==== Data supplied ====

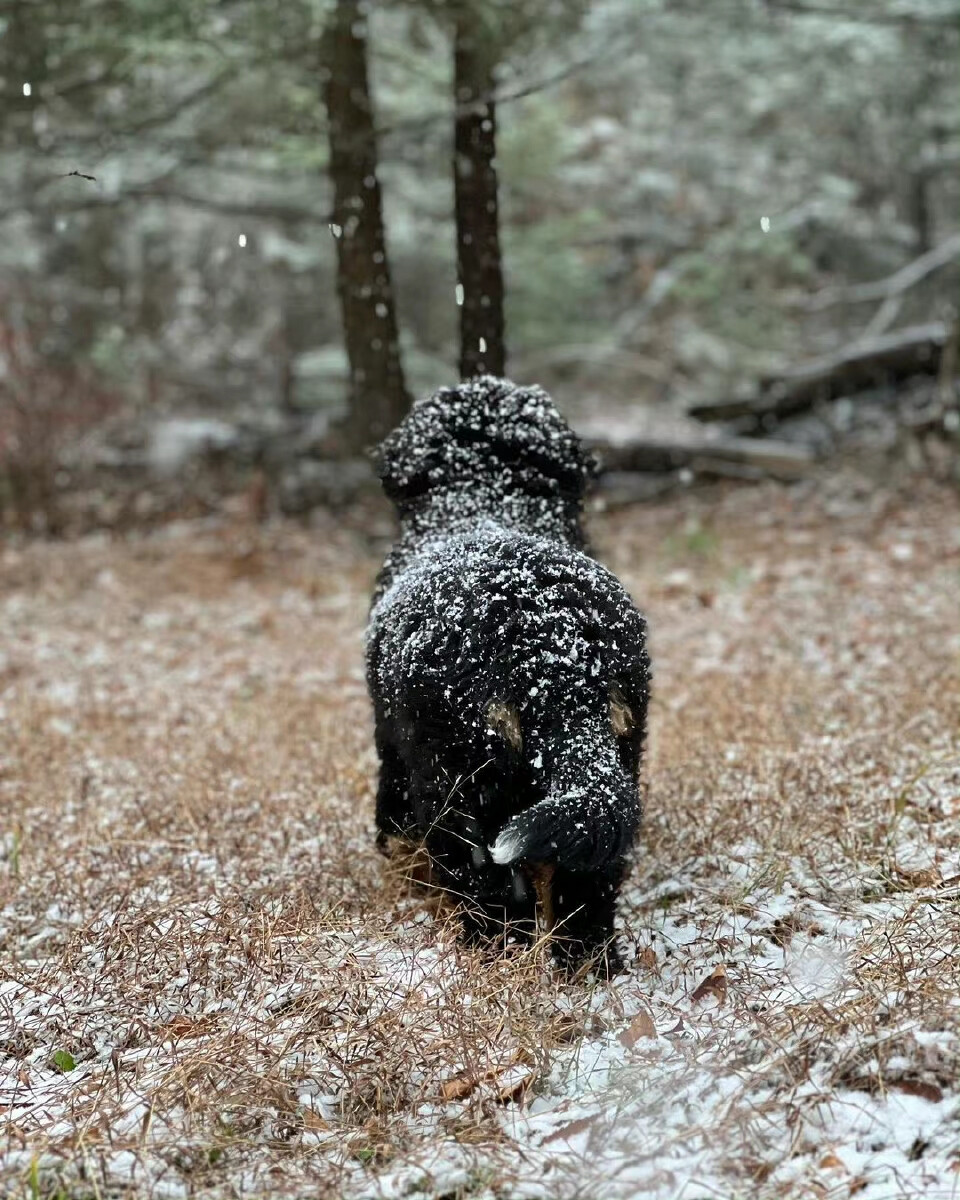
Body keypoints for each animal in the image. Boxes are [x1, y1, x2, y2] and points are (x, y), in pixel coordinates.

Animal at [364, 376, 648, 974]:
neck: (485, 500)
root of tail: (551, 647)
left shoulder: (392, 740)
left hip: (454, 775)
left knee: (482, 879)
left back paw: (492, 955)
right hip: (620, 750)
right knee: (591, 876)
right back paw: (588, 964)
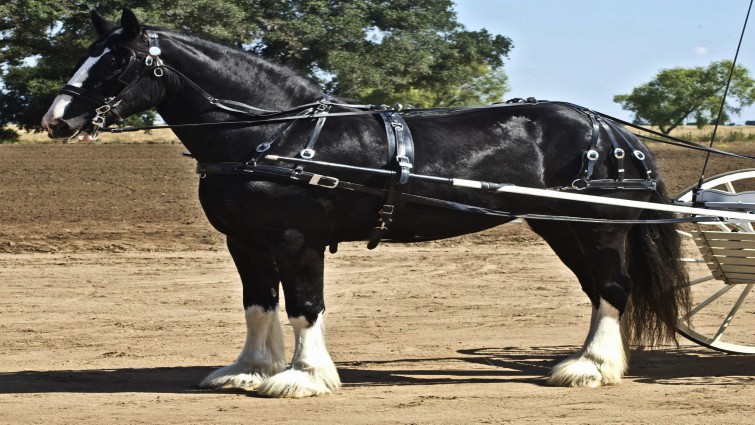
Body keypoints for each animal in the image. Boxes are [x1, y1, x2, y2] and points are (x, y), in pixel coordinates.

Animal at [42, 9, 690, 397]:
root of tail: (610, 129)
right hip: (559, 227)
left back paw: (591, 368)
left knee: (612, 289)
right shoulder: (244, 241)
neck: (272, 133)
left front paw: (303, 377)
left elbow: (304, 305)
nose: (54, 121)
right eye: (87, 53)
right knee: (599, 290)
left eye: (117, 61)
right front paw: (251, 369)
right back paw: (589, 363)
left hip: (597, 226)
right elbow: (258, 304)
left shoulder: (295, 238)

====

* **What needs to be done**: Find all lines in the records that hold the word "back". Copy them.

* **Result of the exercise**:
left back paw: (492, 955)
right back paw: (588, 964)
left back paw: (591, 368)
right back paw: (589, 363)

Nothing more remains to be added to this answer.